REQUIRED WORK | Please repeat each of the records that follow, exactly as written.

(Dataset entries)

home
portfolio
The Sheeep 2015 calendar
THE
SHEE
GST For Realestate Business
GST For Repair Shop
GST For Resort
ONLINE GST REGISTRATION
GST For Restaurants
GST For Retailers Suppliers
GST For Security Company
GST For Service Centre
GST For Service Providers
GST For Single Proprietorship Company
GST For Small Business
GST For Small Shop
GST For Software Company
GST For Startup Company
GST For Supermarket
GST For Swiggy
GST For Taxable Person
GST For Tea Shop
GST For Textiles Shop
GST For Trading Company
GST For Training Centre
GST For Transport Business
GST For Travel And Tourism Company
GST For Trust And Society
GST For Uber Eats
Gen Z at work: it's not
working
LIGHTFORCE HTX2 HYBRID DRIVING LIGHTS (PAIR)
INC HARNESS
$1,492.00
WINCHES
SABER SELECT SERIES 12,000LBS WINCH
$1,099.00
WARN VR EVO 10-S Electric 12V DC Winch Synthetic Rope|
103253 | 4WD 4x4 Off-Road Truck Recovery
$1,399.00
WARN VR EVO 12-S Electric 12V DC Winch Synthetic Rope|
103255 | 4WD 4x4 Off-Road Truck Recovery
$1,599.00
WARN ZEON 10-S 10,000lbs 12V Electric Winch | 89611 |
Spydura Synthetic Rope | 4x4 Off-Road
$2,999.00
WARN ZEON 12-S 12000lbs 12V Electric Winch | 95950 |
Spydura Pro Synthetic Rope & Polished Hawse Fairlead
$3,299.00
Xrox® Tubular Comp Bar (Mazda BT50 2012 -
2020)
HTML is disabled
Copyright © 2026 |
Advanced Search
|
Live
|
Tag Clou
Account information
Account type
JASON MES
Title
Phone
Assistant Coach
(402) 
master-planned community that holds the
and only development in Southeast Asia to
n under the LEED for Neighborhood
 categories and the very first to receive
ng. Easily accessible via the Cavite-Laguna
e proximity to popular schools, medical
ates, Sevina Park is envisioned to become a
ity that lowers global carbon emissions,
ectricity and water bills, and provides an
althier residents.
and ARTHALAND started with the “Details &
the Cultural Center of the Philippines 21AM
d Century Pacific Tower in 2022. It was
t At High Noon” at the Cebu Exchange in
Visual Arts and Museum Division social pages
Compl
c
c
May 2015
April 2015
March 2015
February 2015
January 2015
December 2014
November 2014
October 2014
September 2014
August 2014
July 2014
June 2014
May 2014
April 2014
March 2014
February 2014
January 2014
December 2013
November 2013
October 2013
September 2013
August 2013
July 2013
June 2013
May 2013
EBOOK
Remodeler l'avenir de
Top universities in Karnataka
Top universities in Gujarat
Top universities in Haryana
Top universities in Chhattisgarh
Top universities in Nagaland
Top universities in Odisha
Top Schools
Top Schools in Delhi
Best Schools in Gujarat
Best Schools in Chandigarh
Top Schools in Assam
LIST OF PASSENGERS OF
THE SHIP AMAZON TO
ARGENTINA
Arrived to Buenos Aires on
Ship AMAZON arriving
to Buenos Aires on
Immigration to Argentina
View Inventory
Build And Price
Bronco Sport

ANSWER TO THE PROBLEM |
home
portfolio
The Sheeep 2015 calendar
THE
SHEE
GST For Realestate Business
GST For Repair Shop
GST For Resort
ONLINE GST REGISTRATION
GST For Restaurants
GST For Retailers Suppliers
GST For Security Company
GST For Service Centre
GST For Service Providers
GST For Single Proprietorship Company
GST For Small Business
GST For Small Shop
GST For Software Company
GST For Startup Company
GST For Supermarket
GST For Swiggy
GST For Taxable Person
GST For Tea Shop
GST For Textiles Shop
GST For Trading Company
GST For Training Centre
GST For Transport Business
GST For Travel And Tourism Company
GST For Trust And Society
GST For Uber Eats
Gen Z at work: it's not
working
LIGHTFORCE HTX2 HYBRID DRIVING LIGHTS (PAIR)
INC HARNESS
$1,492.00
WINCHES
SABER SELECT SERIES 12,000LBS WINCH
$1,099.00
WARN VR EVO 10-S Electric 12V DC Winch Synthetic Rope|
103253 | 4WD 4x4 Off-Road Truck Recovery
$1,399.00
WARN VR EVO 12-S Electric 12V DC Winch Synthetic Rope|
103255 | 4WD 4x4 Off-Road Truck Recovery
$1,599.00
WARN ZEON 10-S 10,000lbs 12V Electric Winch | 89611 |
Spydura Synthetic Rope | 4x4 Off-Road
$2,999.00
WARN ZEON 12-S 12000lbs 12V Electric Winch | 95950 |
Spydura Pro Synthetic Rope & Polished Hawse Fairlead
$3,299.00
Xrox® Tubular Comp Bar (Mazda BT50 2012 -
2020)
HTML is disabled
Copyright © 2026 |
Advanced Search
|
Live
|
Tag Clou
Account information
Account type
JASON MES
Title
Phone
Assistant Coach
(402) 
master-planned community that holds the
and only development in Southeast Asia to
n under the LEED for Neighborhood
 categories and the very first to receive
ng. Easily accessible via the Cavite-Laguna
e proximity to popular schools, medical
ates, Sevina Park is envisioned to become a
ity that lowers global carbon emissions,
ectricity and water bills, and provides an
althier residents.
and ARTHALAND started with the “Details &
the Cultural Center of the Philippines 21AM
d Century Pacific Tower in 2022. It was
t At High Noon” at the Cebu Exchange in
Visual Arts and Museum Division social pages
Compl
c
c
May 2015
April 2015
March 2015
February 2015
January 2015
December 2014
November 2014
October 2014
September 2014
August 2014
July 2014
June 2014
May 2014
April 2014
March 2014
February 2014
January 2014
December 2013
November 2013
October 2013
September 2013
August 2013
July 2013
June 2013
May 2013
EBOOK
Remodeler l'avenir de
Top universities in Karnataka
Top universities in Gujarat
Top universities in Haryana
Top universities in Chhattisgarh
Top universities in Nagaland
Top universities in Odisha
Top Schools
Top Schools in Delhi
Best Schools in Gujarat
Best Schools in Chandigarh
Top Schools in Assam
LIST OF PASSENGERS OF
THE SHIP AMAZON TO
ARGENTINA
Arrived to Buenos Aires on
Ship AMAZON arriving
to Buenos Aires on
Immigration to Argentina
View Inventory
Build And Price
Bronco Sport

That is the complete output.